I wasn’t all that optimistic. I mean- we had this one lowly milkweed plant. And it was being overtaken by the spazzy cosmos. I call them spazzy because they first grew absurdly tall. Then their stalks fell over on the ground and I figured they were close to death. But then their stalks, weirdly, grew roots and sent up new shoots. And then those shoots grew buds. And then those buds blossomed into flowers.
Plants are weird.
But I digress. Again. It just seemed unlikely that an endangered Monarch would somehow stumble on our tired-looking plant in our little backyard in suburbia.
But it did happen.
One day, Lily looked about back and spotted something.
“Mom! There’s a Monarch! It’s a Monarch butterfly!”
And it was.
Just one. But oh. How beautiful.
We were all very excited. Then a couple weeks later, I got a text from Brad.

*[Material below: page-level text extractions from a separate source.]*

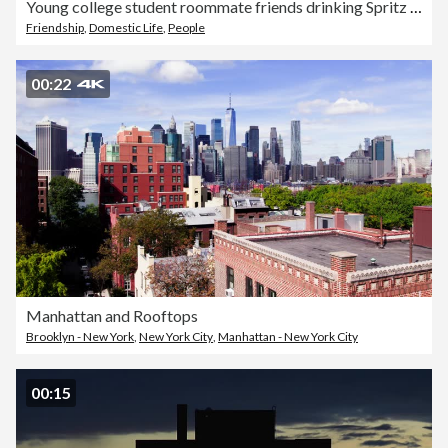
Young college student roommate friends drinking Spritz cocktails in apartment kitchen
Friendship
,
Domestic Life
,
People
00:22
Manhattan and Rooftops
Brooklyn - New York
,
New York City
,
Manhattan - New York City
00:15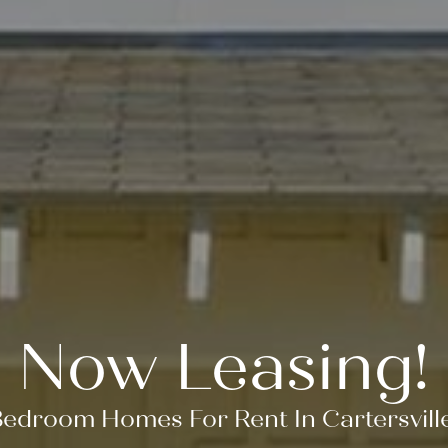
Now Leasing!
Bedroom Homes For Rent In Cartersvill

Actually, there were four monarch caterpillars on the milkweed plant, Lily reported: Chomper, Chomper Jr., Nectar and Chrysalis.
I went to the garden- excuse me, The Butterfly Garden, at the next opportunity to meet our new neighbors. And sure enough, there they were. As if by magic.
Chomper, Chomper Jr., Nectar and … Chrysalis, dangling from the left-for-dead cosmos.
The photo doesn’t do any of them justice. Especially the Chrysalis which is speckled in gold- as if it’s filagreed.
“It looks like glitter,” one of the girls friends said.
This butterfly garden- a half-assed effort to placate my sweet, earnest girl- feels like a miracle. Like something that shouldn’t have happened. But did.
Or rather, it only shouldn’t have happened because in my grown-up mind the idea of throwing one little plant in the ground and expecting Monarchs seemed a little foolish. Of course, in Lily’s mind it was inevitable. All the pieces were in place.
It was a butterfly garden, after all.
As always, shame on me for not seeing what was right in front of me. That if you plant the right thing- magic.
That it doesn’t have to be all the flowers. It can just be the few. That whatever thing you do doesn’t have to be the thing that Martha Stewart would envy. It doesn’t have to be the thing that solves all the problems. That saves all the butterflies.
It just needs to be done and that can be enough.
Until next year. When we plant more milkweed.